In this original post-mortem report, we analyzed a case of fulminant myocarditis, without significant lung involvement. None of the pre-mortem analyzes allowed to obtain an appropriate diagnosis. Notably, all SARS-CoV-2 RT-PCR were negative, including nasal swabs well as tracheal secretions and bronchoalveolar lavage. This could be explained by the isolated localization of the virus in the myocardium, in our case without significative replication of the virus in the upper respiratory airways and lung tissue at the time of hospitalization. The presence of SARS-CoV-2 in heart tissue was proven in only few studies, in most of cases in patients with positive nasopharyngeal swabs and/or lung involvement [9, 12–14]. To our knowledge, only two cases of isolated SARS-CoV-2 myocarditis were reported, with favorable outcome. In these two young patients, the nasopharyngeal swabs were negative, but the RT-PCR assays which were performed on endomyocardial biopsies were positive [13]. This supports the indication of endomyocardial biopsies with histological and virological analyzes, as proposed by the Wuhan international workshop on fulminant myocarditis [15]. In addition, the present report also suggests that anti-SARS-CoV-2 immunohistochemistry could be a useful and easy-to-use tool to detect viral proteins, prior to RT-PCR assay, notably for the forensic pathologist (Fig. 1).

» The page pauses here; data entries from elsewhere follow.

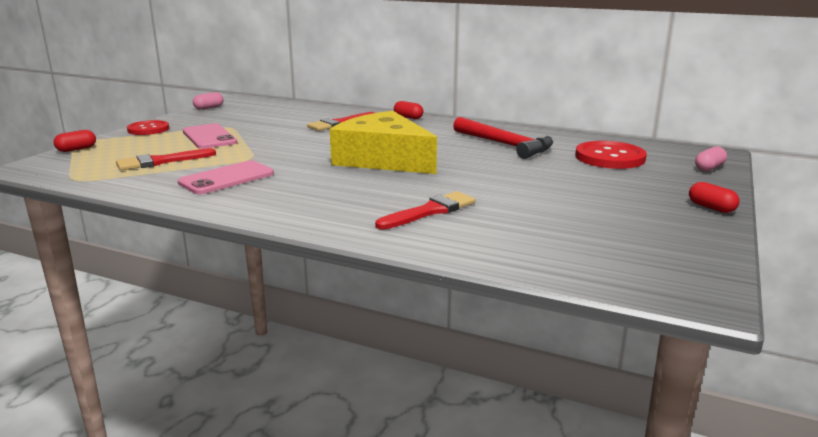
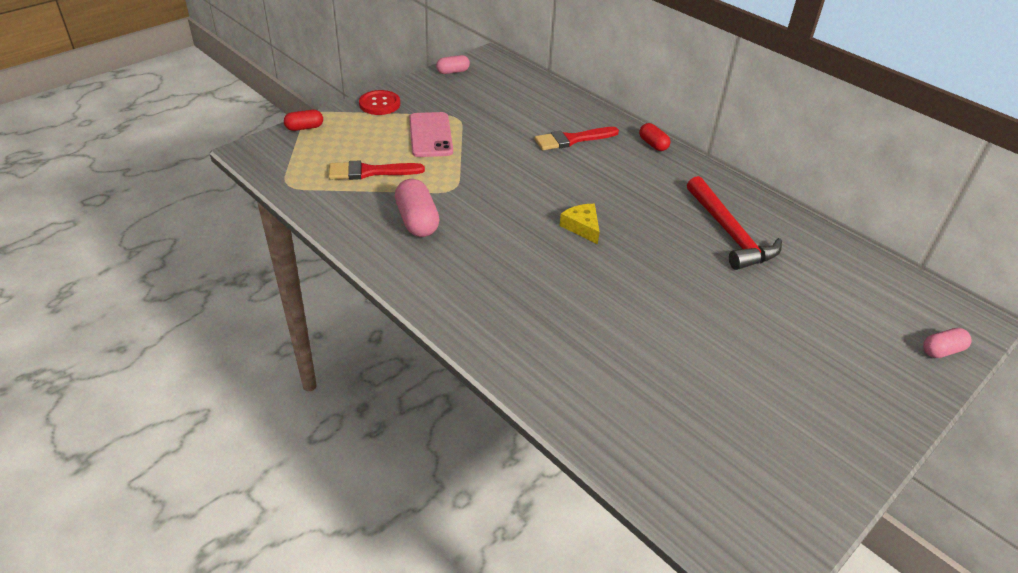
camera: 20 degrees right, 20 degrees up
pink phone [178,161,274,194] -> pink capsule [395,179,440,237]
yellow cheese [330,111,437,174] -> yellow cheese [559,204,600,244], size x0.40
red brush [375,191,475,230] -> none
red button [575,141,647,169] -> none
red capsule [689,182,740,213] -> none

The pathophysiology of SARS-CoV-2-induced myocarditis is still not fully elucidated. Tavazzi et al., using electron microscopy, reported viral particles detection in myocardial interstitial cells, but not in cardiomyocytes nor endothelial cells [16]. We demonstrate in the present case that SARS-CoV-2 can directly infect cardiomyocytes, which is concordant with the expression of ACE2 in these cells [17]. Only one case of direct infection of cardiomyocytes was very recently reported: Albert et al., using electron microscopy, demonstrated the presence of viral particles in myocytes sarcoplasm [18]. Viral infection of cardiomyocytes could induce direct cell damages, but also indirect damages through a specific T cell cytotoxic immune response. Indeed, we found in our case a high proportion of CD8+ TIA1+ T lymphocytes. Approximately half of these cytotoxic cells were activated, characterized by an expression of granzyme B (Table 1, Fig. 2d). Similarly, Wenzel et al. reported abundant perforin-positive cytotoxic T cells, in the two cases of isolated myocarditis [13]. On the contrary, in a multicenter cardiovascular pathology study, Basso et al. reported a predominance of CD4-positive T helper cells. However, only 3 out of 21 patients had a lymphocytic myocarditis, whereas all patients had positive nasopharyngeal swab for SARS-CoV-2, and in most of cases ARDS. Specific detection of SARS-CoV-2 in heart tissue was not reported [2]. The present case report suggests that SARS-CoV-2-induced fulminant myocarditis could be induced by a direct infection of cardiomyocytes associated with an intense cytotoxic T cell immune response. This is concordant with the in vitro study reported by Bojkova et al. [17]. Further in vivo observations are needed in order to support this hypothesis.

In conclusion, this case study thus gives new insights in the pathogenesis of SARS-CoV-2-induced fulminant myocarditis and emphasizes on the importance and reliability of post-mortem analyses. In this pandemic context of COVID-19, the forensic pathologist should keep in mind the eventuality of a SARS-CoV-2-induced myocarditis and thus sudden death, even in the absence of lung injury and negative nasopharyngeal swabs. Immunohistochemistry and FFPE tissue blocks-based SARS-CoV-2 RT-PCR can be useful to achieve this diagnosis.